### Excerpted passage ###

Our train got into Chartres at 1130 yet the Hertz rental shop closes for 2 hours at noon. Luckily, a kindly gentleman found a map of Hertz's location on his smartphone, and sent me on my way at a fast clip zigzagging through streets like the one above. Merci beaucoup, monsieur! (Hey Mary K., Bro. Filliatraut's first year French is paying off.)
After collecting directions from others, I ran the last few blocks to the shop only to see people scurrying out of Hertz. I asked one lad on his bike to help get the car and he only pedaled harder. My last chance was just inside, but he would hear nothing of my plea and locked the door, jumped into his running car and sped away, also. I guess Martha and I will get to discover the essence of Chartres and its dominating cathedral after all.
Eventually, we figured out the road signs, endless roundabouts, disappearing directions and the language to safely make it to Bayeux for the night. We finished off a lovely dinner with calvados and cafe au lait.
We had beautiful weather to view the historic sites on the beaches of Normandy. Much better than June 6, 1944 when the British, American and Canadian troops stormed ashore in rain; just days before a devastating 3-day storm washed over the forces. This beach at Arromanches was where the British established the world's first pre-fab harbor.
You can still see some of the caissons and sunken ships used as breakwaters and parts of the temporary harbor. Because of the successful establishment and support of this one harbor, it is believed this turned the European front in favor of the Allied forces.
Next we made it through some narrow village roads to find Omaha Beach, one of the two American landing sites, and one of the deadliest efforts in the war. The American Cemetery is built just above Omaha Beach and is such a powerful tribute to those who sacrificed their lives for our freedom.
As we walked among the headstones we thought of how our fathers, Piatt Hart Bliss and Thomas Albert Kerns (both now deceased), served during the war; we thought of the sacrifices they, their friends and all the young families made during this time. We each left wishing we could have told our father about our trip here and all the incredible sights we are seeing.
After such a moving morning, we sought a change of scenery and arrived at Mont St. Michel, a place that has intrigued me since I first read about it in National Geographic as a boy!
And it's just as mystical and mysterious as I recalled!
They tried to keep Martha out, but we convinced the monks she would behave herself, this time!
The Chapel of Michael the Archangel, who inspired the building of this abbey in 709 AD.
The challenge of building this village and abbey on such a remote rock didn't escape us. Especially when the inhabitants have to live with amazingly fast moving tides. Just notice the water lines in the parking lot.
Despite repeated overhead warnings, three cars had to drive through the bumper-deep rushing tides to safety.
These parking lots went from dry to submerged in less than 20 minutes! And it didn't stop there. Within an hour the visitor entrance ramp was completely covered and the tide was washing about 10 feet into the entrance door!
After that excitement of watching the car escape, we had dinner on the rock. Neither the waiter nor I could translate to each other what was included in the traditional Normandy stew. He was saying "ribs" and I confirmed ribs by pantomiming his words. He nodded happily and Martha ordered it.
As the dish was served, it landed in my setting by mistake and never moved. The smelly dish turned out to be intestines with all the fat left on. I let Martha have my pork and learned that if I gagged and snapped my head back, I could eat most of the intestines! I guess I took one for the team on this one. (Note from Martha: "Boy, did he! I practically gagged just smelling and looking at it. Thirty years of marriage and he's still my Prince Charming!)
The 1 and 1/2 mile walk back to town in the dark was a refreshing end to a jam-packed emotional day!

### Supplied data ###

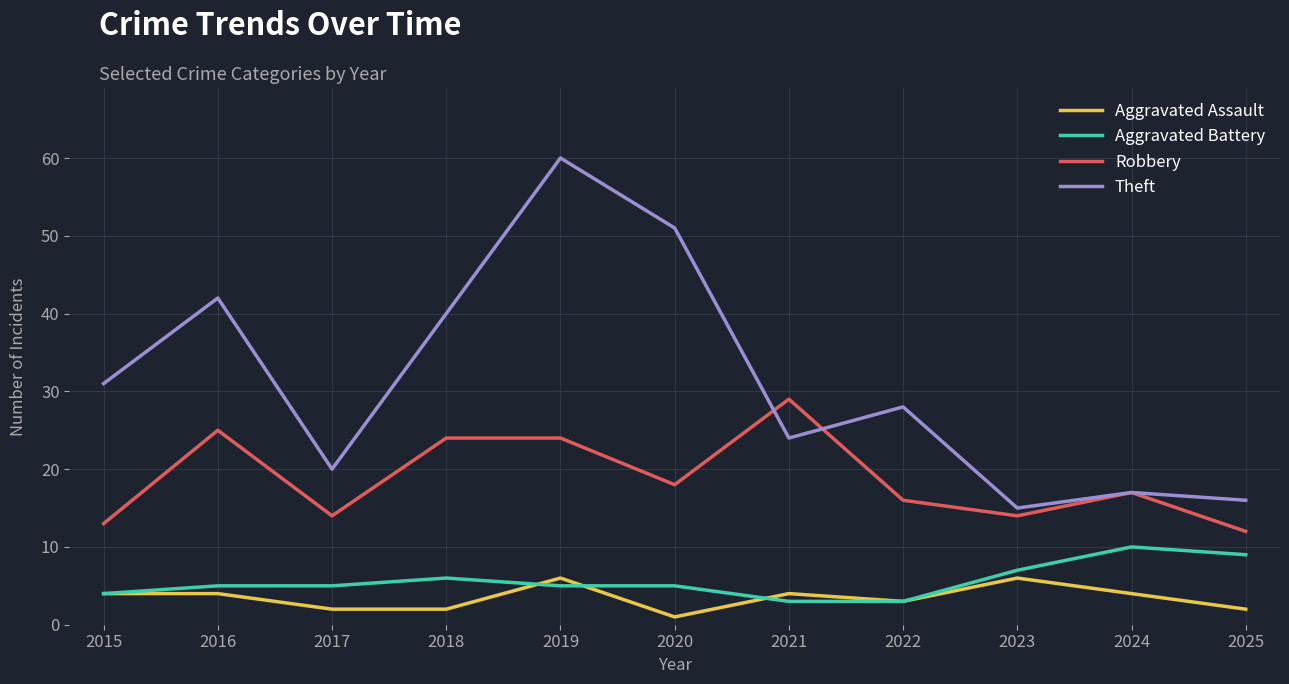

List the series in order of their peak value, lowest first.

Aggravated Assault, Aggravated Battery, Robbery, Theft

###

● **Your instructions**:
Can you print the section of the Normandy travel account above word for word, starting at "And it's just" and ending at "abbey in 709 AD."?

● **Result of the task**:
And it's just as mystical and mysterious as I recalled!
They tried to keep Martha out, but we convinced the monks she would behave herself, this time!
The Chapel of Michael the Archangel, who inspired the building of this abbey in 709 AD.